Machine learning pipeline
This example is a simplified version of the Link Prediction pipeline described in the Machine learning section.
Create the graph
The following Cypher query creates the graph of a small social network in the Neo4j database.
CREATE (alice:Person {name: 'Alice', age: 38}), (michael:Person {name: 'Michael', age: 67}), (karin:Person {name: 'Karin', age: 30}), (chris:Person {name: 'Chris', age: 52}), (will:Person {name: 'Will', age: 6}), (mark:Person {name: 'Mark', age: 32}), (greg:Person {name: 'Greg', age: 29}), (veselin:Person {name: 'Veselin', age: 3}), (alice)-[:KNOWS]->(michael), (michael)-[:KNOWS]->(karin), (michael)-[:KNOWS]->(chris), (michael)-[:KNOWS]->(greg), (will)-[:KNOWS]->(michael), (will)-[:KNOWS]->(chris), (mark)-[:KNOWS]->(michael), (mark)-[:KNOWS]->(will), (greg)-[:KNOWS]->(chris), (veselin)-[:KNOWS]->(chris), (karin)-[:KNOWS]->(veselin), (chris)-[:KNOWS]->(karin)
The graph looks as follows:
The next query creates an in-memory graph called friends
from the Neo4j graph.
Since the Link Prediction model requires the graph to be undirected, the orientation of the :KNOWS
relationship is discarded.
CALL gds.graph.project( 'friends', { Person: { properties: ['age'] } }, { KNOWS: { orientation: 'UNDIRECTED' } } )
Configure the pipeline
You can configure a machine learning pipeline with a sequence of Cypher queries.
The following configuration is simplified for convenience.
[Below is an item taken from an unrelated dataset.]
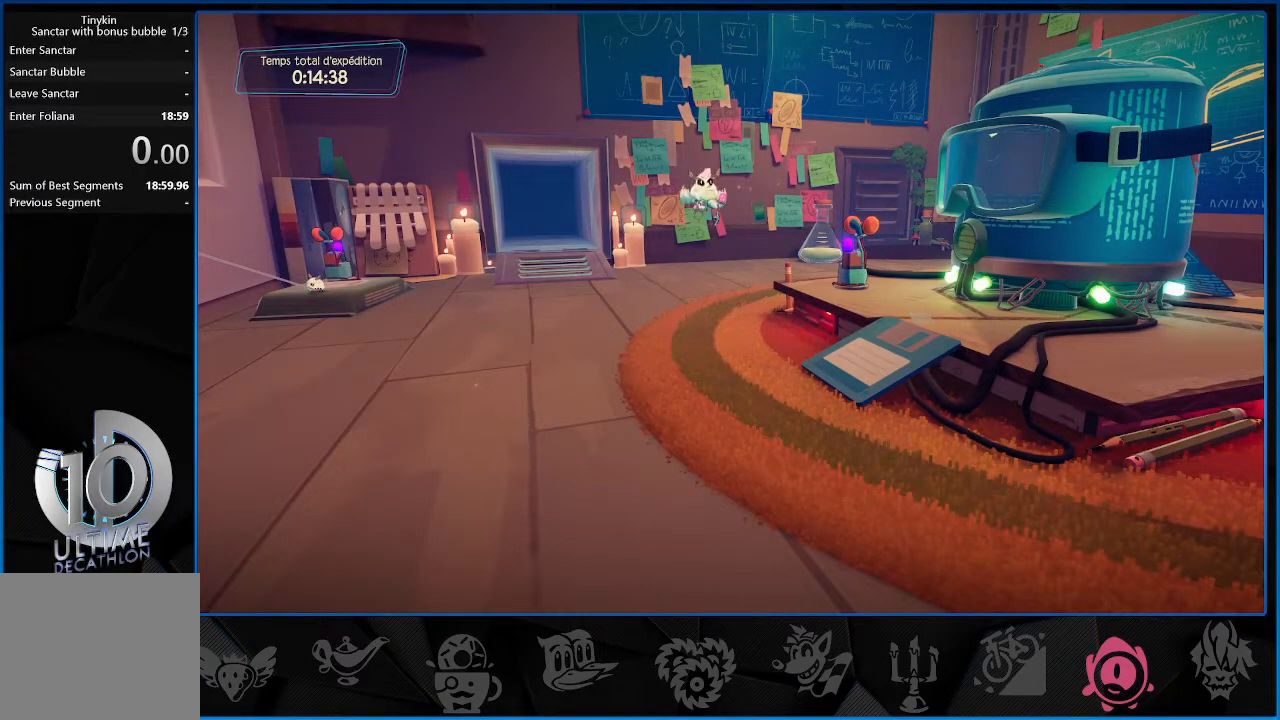
{"buttons": ["CROSS"], "left_stick": "center", "right_stick": "center", "events": [[33, "CROSS", "down"], [83, "CROSS", "up"], [283, "CROSS", "down"], [317, "CROSS", "up"], [400, "CROSS", "down"], [450, "CROSS", "up"], [500, "CROSS", "down"]]}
As such, the model performance is not expected to be the best. |
CALL gds.beta.pipeline.linkPrediction.create('pipe'); (1)
CALL gds.beta.pipeline.linkPrediction.addFeature( (2)
'pipe',
'cosine',
{
nodeProperties: ['age']
}
);
CALL gds.beta.pipeline.linkPrediction.configureSplit( (3)
'pipe',
{
testFraction: 0.25,
trainFraction: 0.6,
validationFolds: 3
}
);
CALL gds.beta.pipeline.linkPrediction.addLogisticRegression('pipe'); (4)
1 | Create the pipeline and add it to the pipeline catalog. |
2 | Add the link features (only age here) and a feature type (cosine here). |
3 | Configure the train-test split and the number of folds for cross-validation. |
4 | Add a model candidate (a logistic regression with no further configuration here). |
Train a model
Once configured, the pipeline is ready to train a model. The training process returns the best performing model with the specified evaluation metrics.
CALL gds.beta.pipeline.linkPrediction.train(
'friends', (1)
{
pipeline: 'pipe', (2)
modelName: 'lp-pipeline-model', (3)
targetRelationshipType: 'KNOWS', (4)
metrics: ['AUCPR'], (5)
}
)
YIELD modelInfo
RETURN
modelInfo.bestParameters AS winningModel, (6)
modelInfo.metrics.AUCPR.train.avg AS avgTrainScore, (7)
modelInfo.metrics.AUCPR.validation.avg AS avgValidationScore,
modelInfo.metrics.AUCPR.outerTrain AS outerTrainScore,
modelInfo.metrics.AUCPR.test AS testScore
1 | Name of the projected graph to use for training. |
2 | Name of the configured pipeline. |
3 | Name of the model to train. |
4 | Name of the relationship to train the model on. |
5 | Metrics used to evaluate the models (AUCPR here). |
6 | Parameters of the best performing model returned by the training process. |
7 | Evaluated metrics (here for AUCPR ) of the best performing model returned by the training process. |
Use the model for prediction
You can use the trained model to predict the probability that a link exists between two nodes in a projected graph.
CALL gds.beta.pipeline.linkPrediction.predict.stream( (1)
'friends', (2)
{
modelName: 'lp-pipeline-model', (3)
topN: 5 (4)
}
)
YIELD node1, node2, probability
RETURN
gds.util.asNode(node1).name AS person1,
gds.util.asNode(node2).name AS person2,
probability
ORDER BY probability DESC, person1
1 | Run the prediction in stream mode (return the predicted links as query results). |
2 | Name of the projected graph to run the prediction on. |
3 | Name of the model to use for prediction. |
4 | Maximum number of predicted relationships to output. |
Next steps
Try to improve the performance of the training by using different model candidates, adding node properties to the features, or configuring autotuning.